Dr Ruth Lawson-McConnell is a Counsellor with more than 25 years’ experience.  She trained and worked in Scotland and Canada before moving to New Zealand.  She is a Senior Lecturer in Counselling at Laidlaw College and has a Private Practice where she offers counselling and supervision.  Ruth completed her MA (Honours) in Social Anthropology and Psychology (Aberdeen University), followed by a PhD (Counselling Psychology), Robert Gordon University (Aberdeen, Scotland). She is a Professional Associate of the Neufeld Institute; she trained with Gordon Neufeld in his Attachment-based Developmental paradigm which she applies to her parent consulting on behavioural and emotional difficulties in children and teens as well as dealing with attachment traumas in adulthood. She also specialises in Neuropsychotherapy and has trained in the Partners of Sexual Addicts Trauma model (APSATs). She has authored several journal articles, conference papers, and presents professional development training for counsellors here and in Australia. Ruth grew up in the Amazon region of Brazil where her parents were missionaries for 36 years, but she currently lives with her two adult daughters, a labradoodle and two cats in the beautiful town of Red Beach, north of Auckland.

 

Keynote Addresses

Love vs Fear: Non-dualistic spirituality and its application to Counselling

As Pierre Teilhard de Chardin has said, “We are not human beings having a spiritual experience. We are spiritual beings having a human experience”. What does it mean to challenge the dualistic thinking prevalent since Plato, which splits the human/spiritual or  body/spirit (or psyche)? Since this dualism is so deeply embedded in Western discourses, how do we become more conscious of its existence and its limiting effects in order to invite our client’s into more holistical flourishing, or the Biblical motif of Shalom?

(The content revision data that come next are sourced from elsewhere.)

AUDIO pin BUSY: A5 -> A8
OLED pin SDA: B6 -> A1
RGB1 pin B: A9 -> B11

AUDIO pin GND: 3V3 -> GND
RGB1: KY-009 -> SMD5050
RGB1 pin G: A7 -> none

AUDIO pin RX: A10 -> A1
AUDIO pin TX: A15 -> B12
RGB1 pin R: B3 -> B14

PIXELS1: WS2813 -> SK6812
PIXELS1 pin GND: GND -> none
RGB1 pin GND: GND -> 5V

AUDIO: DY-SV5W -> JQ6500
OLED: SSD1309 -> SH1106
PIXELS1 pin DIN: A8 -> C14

If the Universe has two invitations, to live in love or fear, which one will you accept? If our primary invitation to exist in this world (mediated through early attachment experiences) is a fear-based one (insecure attachment) rather than a love-based one (secure attachment), how does this impact our intra-psychic relationships (how we relate to yourself – self-talk, esteem issues, etc.), our inter-personal relationships (how we relate to others) and our transcendent relationships (how we relate to the Trinity, or divine beings, or the spiritual essence of the cosmos)?  In these two keynote presentations I am going to explore the theme of living in a place of love vs. fear and how these frames of reference can impact on our client’s lives; so that they too can experience more fully the Trinity’s invitation to exist in their presence, which is the ultimate Shalom experience, of love, joy and peace.  To translate into attachment-based development psychology terminology, the three processes of maturation; adaptation, emergence and integration.